▶ [Task brief]
Exactly as given, transcribe each entry that follows.

▶ [Material shown]
______
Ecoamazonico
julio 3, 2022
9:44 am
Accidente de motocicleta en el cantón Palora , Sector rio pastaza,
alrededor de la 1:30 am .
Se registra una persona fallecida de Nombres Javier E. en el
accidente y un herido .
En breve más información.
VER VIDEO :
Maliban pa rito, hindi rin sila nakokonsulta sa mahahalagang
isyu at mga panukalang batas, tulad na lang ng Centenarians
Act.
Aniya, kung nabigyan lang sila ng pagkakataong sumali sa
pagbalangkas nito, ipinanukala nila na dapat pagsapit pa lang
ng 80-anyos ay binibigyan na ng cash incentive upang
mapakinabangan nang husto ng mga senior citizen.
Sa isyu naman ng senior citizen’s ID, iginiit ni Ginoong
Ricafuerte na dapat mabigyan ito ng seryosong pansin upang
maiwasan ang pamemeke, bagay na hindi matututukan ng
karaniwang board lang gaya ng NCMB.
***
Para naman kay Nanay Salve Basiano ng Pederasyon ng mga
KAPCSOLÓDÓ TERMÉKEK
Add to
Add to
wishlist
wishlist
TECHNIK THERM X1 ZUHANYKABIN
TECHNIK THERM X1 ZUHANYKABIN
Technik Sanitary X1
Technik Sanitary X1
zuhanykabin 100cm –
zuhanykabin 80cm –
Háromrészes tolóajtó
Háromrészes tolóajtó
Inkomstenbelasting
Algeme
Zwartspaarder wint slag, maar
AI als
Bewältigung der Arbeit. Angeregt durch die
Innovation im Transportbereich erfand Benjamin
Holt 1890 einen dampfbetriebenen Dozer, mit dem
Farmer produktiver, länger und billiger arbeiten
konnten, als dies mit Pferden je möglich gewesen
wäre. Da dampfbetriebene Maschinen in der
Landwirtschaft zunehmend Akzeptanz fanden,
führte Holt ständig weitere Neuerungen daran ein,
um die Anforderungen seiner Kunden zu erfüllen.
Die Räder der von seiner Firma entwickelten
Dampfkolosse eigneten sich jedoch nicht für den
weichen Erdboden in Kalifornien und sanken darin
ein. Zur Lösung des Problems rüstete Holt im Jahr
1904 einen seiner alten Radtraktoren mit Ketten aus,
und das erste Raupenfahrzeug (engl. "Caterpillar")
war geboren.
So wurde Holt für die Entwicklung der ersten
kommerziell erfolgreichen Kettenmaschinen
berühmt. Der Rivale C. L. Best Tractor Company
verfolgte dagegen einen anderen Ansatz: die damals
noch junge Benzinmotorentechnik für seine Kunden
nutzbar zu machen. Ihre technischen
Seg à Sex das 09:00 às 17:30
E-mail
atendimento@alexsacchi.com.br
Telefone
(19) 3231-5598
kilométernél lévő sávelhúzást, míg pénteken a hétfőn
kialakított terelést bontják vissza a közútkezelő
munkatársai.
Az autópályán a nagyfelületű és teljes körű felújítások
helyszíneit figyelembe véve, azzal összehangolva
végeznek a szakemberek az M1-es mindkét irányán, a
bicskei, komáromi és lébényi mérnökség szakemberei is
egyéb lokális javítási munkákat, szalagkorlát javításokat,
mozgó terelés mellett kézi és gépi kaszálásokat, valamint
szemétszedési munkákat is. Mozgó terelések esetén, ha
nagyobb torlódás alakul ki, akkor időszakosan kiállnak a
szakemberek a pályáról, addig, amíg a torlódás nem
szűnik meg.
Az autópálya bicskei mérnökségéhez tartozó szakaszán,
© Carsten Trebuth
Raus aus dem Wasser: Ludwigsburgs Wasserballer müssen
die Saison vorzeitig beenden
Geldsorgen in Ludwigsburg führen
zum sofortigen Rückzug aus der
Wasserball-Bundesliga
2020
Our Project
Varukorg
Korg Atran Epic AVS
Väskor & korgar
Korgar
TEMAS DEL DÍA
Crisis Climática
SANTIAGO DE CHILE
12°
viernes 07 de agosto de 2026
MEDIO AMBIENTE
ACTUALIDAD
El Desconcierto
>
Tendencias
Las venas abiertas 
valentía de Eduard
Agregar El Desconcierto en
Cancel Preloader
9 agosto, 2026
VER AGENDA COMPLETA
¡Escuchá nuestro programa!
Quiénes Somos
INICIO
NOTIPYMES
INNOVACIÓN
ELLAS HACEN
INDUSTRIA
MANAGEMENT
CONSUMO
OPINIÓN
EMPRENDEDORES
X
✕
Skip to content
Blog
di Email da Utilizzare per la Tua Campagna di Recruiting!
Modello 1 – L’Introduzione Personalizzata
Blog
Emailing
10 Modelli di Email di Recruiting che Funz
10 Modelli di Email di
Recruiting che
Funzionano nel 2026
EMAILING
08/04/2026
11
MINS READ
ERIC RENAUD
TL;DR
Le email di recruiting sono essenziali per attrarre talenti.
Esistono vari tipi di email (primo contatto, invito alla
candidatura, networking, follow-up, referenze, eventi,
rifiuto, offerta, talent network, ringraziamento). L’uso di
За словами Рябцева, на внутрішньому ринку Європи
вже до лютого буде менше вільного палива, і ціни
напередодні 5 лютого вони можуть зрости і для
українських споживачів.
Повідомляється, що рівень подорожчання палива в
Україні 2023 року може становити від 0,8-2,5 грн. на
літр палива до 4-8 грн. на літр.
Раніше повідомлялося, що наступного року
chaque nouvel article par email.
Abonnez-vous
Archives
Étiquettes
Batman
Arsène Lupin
______
▶ [Answer box]
Ecoamazonico
julio 3, 2022
9:44 am
Accidente de motocicleta en el cantón Palora , Sector rio pastaza,
alrededor de la 1:30 am .
Se registra una persona fallecida de Nombres Javier E. en el
accidente y un herido .
En breve más información.
VER VIDEO :
Maliban pa rito, hindi rin sila nakokonsulta sa mahahalagang
isyu at mga panukalang batas, tulad na lang ng Centenarians
Act.
Aniya, kung nabigyan lang sila ng pagkakataong sumali sa
pagbalangkas nito, ipinanukala nila na dapat pagsapit pa lang
ng 80-anyos ay binibigyan na ng cash incentive upang
mapakinabangan nang husto ng mga senior citizen.
Sa isyu naman ng senior citizen’s ID, iginiit ni Ginoong
Ricafuerte na dapat mabigyan ito ng seryosong pansin upang
maiwasan ang pamemeke, bagay na hindi matututukan ng
karaniwang board lang gaya ng NCMB.
***
Para naman kay Nanay Salve Basiano ng Pederasyon ng mga
KAPCSOLÓDÓ TERMÉKEK
Add to
Add to
wishlist
wishlist
TECHNIK THERM X1 ZUHANYKABIN
TECHNIK THERM X1 ZUHANYKABIN
Technik Sanitary X1
Technik Sanitary X1
zuhanykabin 100cm –
zuhanykabin 80cm –
Háromrészes tolóajtó
Háromrészes tolóajtó
Inkomstenbelasting
Algeme
Zwartspaarder wint slag, maar
AI als
Bewältigung der Arbeit. Angeregt durch die
Innovation im Transportbereich erfand Benjamin
Holt 1890 einen dampfbetriebenen Dozer, mit dem
Farmer produktiver, länger und billiger arbeiten
konnten, als dies mit Pferden je möglich gewesen
wäre. Da dampfbetriebene Maschinen in der
Landwirtschaft zunehmend Akzeptanz fanden,
führte Holt ständig weitere Neuerungen daran ein,
um die Anforderungen seiner Kunden zu erfüllen.
Die Räder der von seiner Firma entwickelten
Dampfkolosse eigneten sich jedoch nicht für den
weichen Erdboden in Kalifornien und sanken darin
ein. Zur Lösung des Problems rüstete Holt im Jahr
1904 einen seiner alten Radtraktoren mit Ketten aus,
und das erste Raupenfahrzeug (engl. "Caterpillar")
war geboren.
So wurde Holt für die Entwicklung der ersten
kommerziell erfolgreichen Kettenmaschinen
berühmt. Der Rivale C. L. Best Tractor Company
verfolgte dagegen einen anderen Ansatz: die damals
noch junge Benzinmotorentechnik für seine Kunden
nutzbar zu machen. Ihre technischen
Seg à Sex das 09:00 às 17:30
E-mail
atendimento@alexsacchi.com.br
Telefone
(19) 3231-5598
kilométernél lévő sávelhúzást, míg pénteken a hétfőn
kialakított terelést bontják vissza a közútkezelő
munkatársai.
Az autópályán a nagyfelületű és teljes körű felújítások
helyszíneit figyelembe véve, azzal összehangolva
végeznek a szakemberek az M1-es mindkét irányán, a
bicskei, komáromi és lébényi mérnökség szakemberei is
egyéb lokális javítási munkákat, szalagkorlát javításokat,
mozgó terelés mellett kézi és gépi kaszálásokat, valamint
szemétszedési munkákat is. Mozgó terelések esetén, ha
nagyobb torlódás alakul ki, akkor időszakosan kiállnak a
szakemberek a pályáról, addig, amíg a torlódás nem
szűnik meg.
Az autópálya bicskei mérnökségéhez tartozó szakaszán,
© Carsten Trebuth
Raus aus dem Wasser: Ludwigsburgs Wasserballer müssen
die Saison vorzeitig beenden
Geldsorgen in Ludwigsburg führen
zum sofortigen Rückzug aus der
Wasserball-Bundesliga
2020
Our Project
Varukorg
Korg Atran Epic AVS
Väskor & korgar
Korgar
TEMAS DEL DÍA
Crisis Climática
SANTIAGO DE CHILE
12°
viernes 07 de agosto de 2026
MEDIO AMBIENTE
ACTUALIDAD
El Desconcierto
>
Tendencias
Las venas abiertas 
valentía de Eduard
Agregar El Desconcierto en
Cancel Preloader
9 agosto, 2026
VER AGENDA COMPLETA
¡Escuchá nuestro programa!
Quiénes Somos
INICIO
NOTIPYMES
INNOVACIÓN
ELLAS HACEN
INDUSTRIA
MANAGEMENT
CONSUMO
OPINIÓN
EMPRENDEDORES
X
✕
Skip to content
Blog
di Email da Utilizzare per la Tua Campagna di Recruiting!
Modello 1 – L’Introduzione Personalizzata
Blog
Emailing
10 Modelli di Email di Recruiting che Funz
10 Modelli di Email di
Recruiting che
Funzionano nel 2026
EMAILING
08/04/2026
11
MINS READ
ERIC RENAUD
TL;DR
Le email di recruiting sono essenziali per attrarre talenti.
Esistono vari tipi di email (primo contatto, invito alla
candidatura, networking, follow-up, referenze, eventi,
rifiuto, offerta, talent network, ringraziamento). L’uso di
За словами Рябцева, на внутрішньому ринку Європи
вже до лютого буде менше вільного палива, і ціни
напередодні 5 лютого вони можуть зрости і для
українських споживачів.
Повідомляється, що рівень подорожчання палива в
Україні 2023 року може становити від 0,8-2,5 грн. на
літр палива до 4-8 грн. на літр.
Раніше повідомлялося, що наступного року
chaque nouvel article par email.
Abonnez-vous
Archives
Étiquettes
Batman
Arsène Lupin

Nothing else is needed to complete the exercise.